→ **WORK TO BE COMPLETED**
Across the entries that follow, how many lines have the word "window" in them? Give only the number.

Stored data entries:
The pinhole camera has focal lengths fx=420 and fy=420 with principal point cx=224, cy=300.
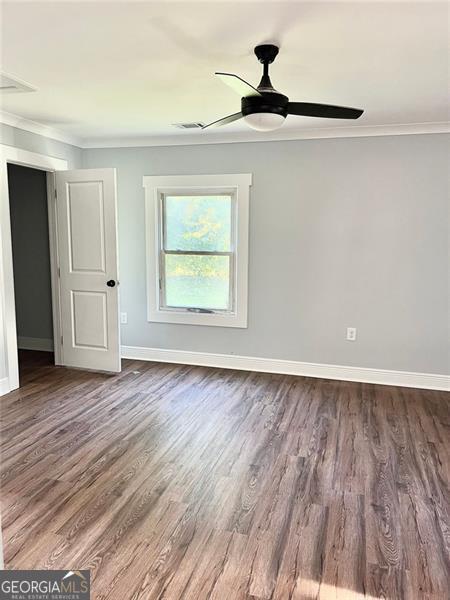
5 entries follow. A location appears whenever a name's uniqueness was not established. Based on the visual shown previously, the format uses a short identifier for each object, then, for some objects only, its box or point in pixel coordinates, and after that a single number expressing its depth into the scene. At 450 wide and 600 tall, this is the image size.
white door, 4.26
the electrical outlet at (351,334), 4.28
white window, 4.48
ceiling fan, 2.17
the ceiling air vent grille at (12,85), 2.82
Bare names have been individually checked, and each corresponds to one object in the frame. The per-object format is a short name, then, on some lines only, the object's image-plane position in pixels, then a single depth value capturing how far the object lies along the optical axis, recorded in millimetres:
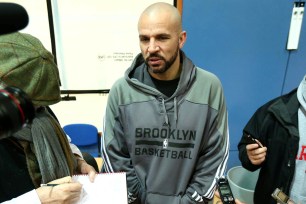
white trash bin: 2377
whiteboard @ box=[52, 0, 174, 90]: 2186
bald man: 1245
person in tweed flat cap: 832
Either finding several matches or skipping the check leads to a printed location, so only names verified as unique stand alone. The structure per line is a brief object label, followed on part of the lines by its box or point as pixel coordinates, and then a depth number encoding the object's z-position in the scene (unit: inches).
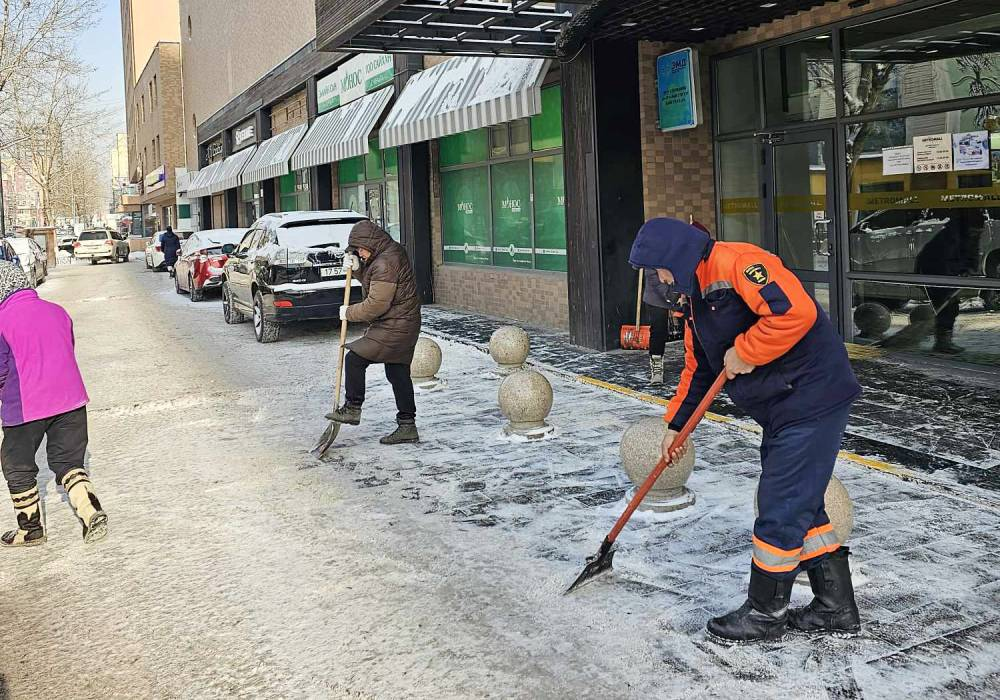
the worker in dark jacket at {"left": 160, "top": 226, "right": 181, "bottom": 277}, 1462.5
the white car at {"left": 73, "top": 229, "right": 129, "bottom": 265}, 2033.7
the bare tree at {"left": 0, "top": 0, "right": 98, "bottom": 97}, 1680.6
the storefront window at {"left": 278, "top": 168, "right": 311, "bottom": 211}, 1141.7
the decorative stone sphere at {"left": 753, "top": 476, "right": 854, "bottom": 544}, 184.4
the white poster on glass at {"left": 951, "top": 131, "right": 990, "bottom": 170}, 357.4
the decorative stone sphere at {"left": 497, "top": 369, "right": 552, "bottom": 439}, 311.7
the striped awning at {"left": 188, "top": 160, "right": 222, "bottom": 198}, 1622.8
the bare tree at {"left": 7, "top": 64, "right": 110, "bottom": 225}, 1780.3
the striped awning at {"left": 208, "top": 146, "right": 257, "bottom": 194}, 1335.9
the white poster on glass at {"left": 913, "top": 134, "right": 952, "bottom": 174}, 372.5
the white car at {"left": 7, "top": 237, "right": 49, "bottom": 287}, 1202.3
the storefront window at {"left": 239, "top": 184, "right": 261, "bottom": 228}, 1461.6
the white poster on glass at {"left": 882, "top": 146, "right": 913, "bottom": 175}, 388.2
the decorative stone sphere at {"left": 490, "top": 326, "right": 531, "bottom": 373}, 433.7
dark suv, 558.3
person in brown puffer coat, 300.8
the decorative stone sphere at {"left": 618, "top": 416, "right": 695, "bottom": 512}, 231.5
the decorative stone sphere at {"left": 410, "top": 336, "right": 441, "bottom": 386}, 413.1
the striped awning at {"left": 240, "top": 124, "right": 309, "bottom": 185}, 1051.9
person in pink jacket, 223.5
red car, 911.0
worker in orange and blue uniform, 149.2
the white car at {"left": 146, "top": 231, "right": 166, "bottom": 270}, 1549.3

---

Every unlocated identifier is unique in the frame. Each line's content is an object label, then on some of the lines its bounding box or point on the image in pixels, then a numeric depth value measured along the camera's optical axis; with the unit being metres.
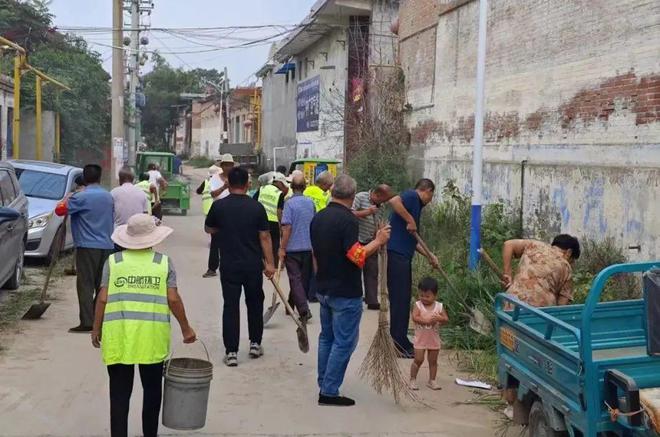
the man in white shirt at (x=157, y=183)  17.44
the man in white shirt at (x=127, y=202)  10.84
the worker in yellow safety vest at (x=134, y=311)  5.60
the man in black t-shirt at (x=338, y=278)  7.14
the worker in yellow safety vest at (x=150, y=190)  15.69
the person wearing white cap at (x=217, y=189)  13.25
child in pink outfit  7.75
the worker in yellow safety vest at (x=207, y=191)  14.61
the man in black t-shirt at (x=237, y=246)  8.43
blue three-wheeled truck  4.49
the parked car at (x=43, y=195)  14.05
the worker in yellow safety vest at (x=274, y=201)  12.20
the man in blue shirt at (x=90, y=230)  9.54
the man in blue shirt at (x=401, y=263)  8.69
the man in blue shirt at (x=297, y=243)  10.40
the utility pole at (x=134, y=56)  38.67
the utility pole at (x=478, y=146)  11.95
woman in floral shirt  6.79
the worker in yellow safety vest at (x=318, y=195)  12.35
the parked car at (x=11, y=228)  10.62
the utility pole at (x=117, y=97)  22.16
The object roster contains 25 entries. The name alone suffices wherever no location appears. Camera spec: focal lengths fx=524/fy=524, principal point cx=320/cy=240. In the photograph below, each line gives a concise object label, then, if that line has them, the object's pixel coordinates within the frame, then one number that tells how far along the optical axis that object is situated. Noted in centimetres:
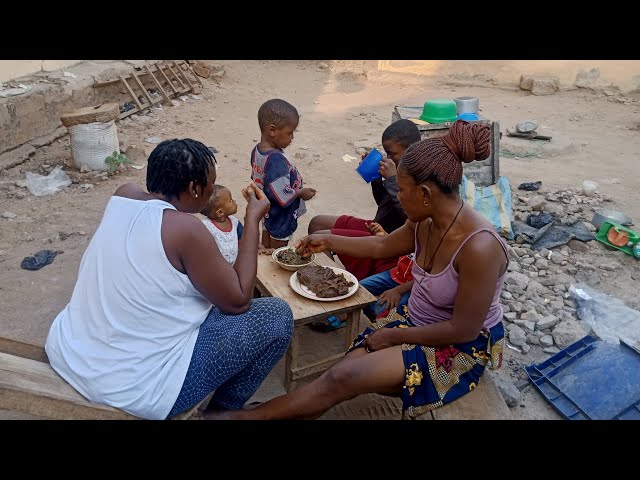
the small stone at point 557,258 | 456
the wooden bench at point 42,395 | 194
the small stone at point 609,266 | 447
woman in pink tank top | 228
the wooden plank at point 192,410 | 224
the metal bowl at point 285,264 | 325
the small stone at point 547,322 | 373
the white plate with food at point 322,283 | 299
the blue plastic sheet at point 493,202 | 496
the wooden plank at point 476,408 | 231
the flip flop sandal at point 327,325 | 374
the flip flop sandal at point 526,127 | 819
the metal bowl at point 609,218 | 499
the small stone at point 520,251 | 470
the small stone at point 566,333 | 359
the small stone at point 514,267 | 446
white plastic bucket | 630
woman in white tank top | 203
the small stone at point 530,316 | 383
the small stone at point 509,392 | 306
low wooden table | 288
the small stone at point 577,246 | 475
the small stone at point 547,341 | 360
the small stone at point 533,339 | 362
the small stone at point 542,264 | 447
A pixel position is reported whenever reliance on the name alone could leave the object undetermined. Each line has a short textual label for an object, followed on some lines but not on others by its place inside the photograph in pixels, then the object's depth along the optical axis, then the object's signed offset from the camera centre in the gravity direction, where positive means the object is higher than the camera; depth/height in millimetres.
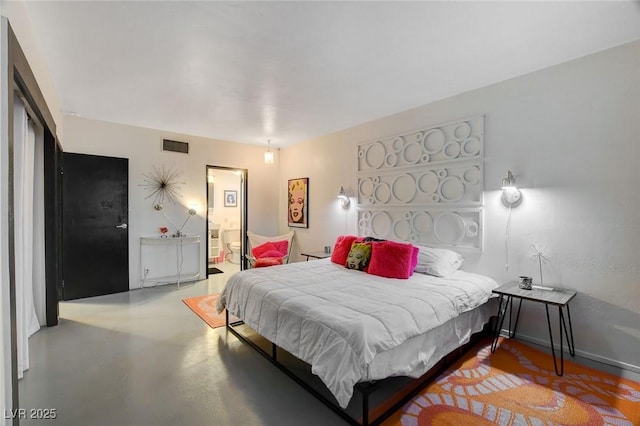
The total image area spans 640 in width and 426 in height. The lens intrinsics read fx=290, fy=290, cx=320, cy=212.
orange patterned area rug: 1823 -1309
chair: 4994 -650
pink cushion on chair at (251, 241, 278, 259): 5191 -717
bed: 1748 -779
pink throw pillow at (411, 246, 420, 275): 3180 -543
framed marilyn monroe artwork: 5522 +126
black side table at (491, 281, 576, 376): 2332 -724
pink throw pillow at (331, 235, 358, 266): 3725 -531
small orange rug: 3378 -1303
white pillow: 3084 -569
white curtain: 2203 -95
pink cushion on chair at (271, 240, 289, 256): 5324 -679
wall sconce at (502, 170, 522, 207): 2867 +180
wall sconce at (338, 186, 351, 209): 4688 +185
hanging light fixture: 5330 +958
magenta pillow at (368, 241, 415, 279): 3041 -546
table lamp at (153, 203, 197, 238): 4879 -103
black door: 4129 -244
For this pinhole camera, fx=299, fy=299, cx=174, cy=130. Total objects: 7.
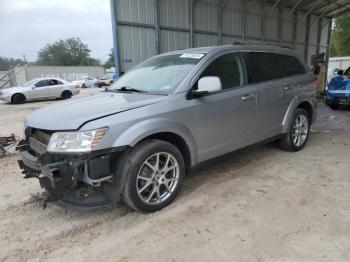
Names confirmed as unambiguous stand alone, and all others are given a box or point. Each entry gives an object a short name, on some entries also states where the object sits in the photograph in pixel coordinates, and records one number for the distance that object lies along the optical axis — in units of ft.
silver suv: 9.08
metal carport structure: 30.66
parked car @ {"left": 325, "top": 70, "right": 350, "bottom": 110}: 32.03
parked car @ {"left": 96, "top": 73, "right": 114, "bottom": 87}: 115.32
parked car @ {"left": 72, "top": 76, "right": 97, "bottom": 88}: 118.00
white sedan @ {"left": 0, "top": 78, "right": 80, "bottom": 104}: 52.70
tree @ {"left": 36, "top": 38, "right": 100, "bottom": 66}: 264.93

→ **THE ANSWER**
3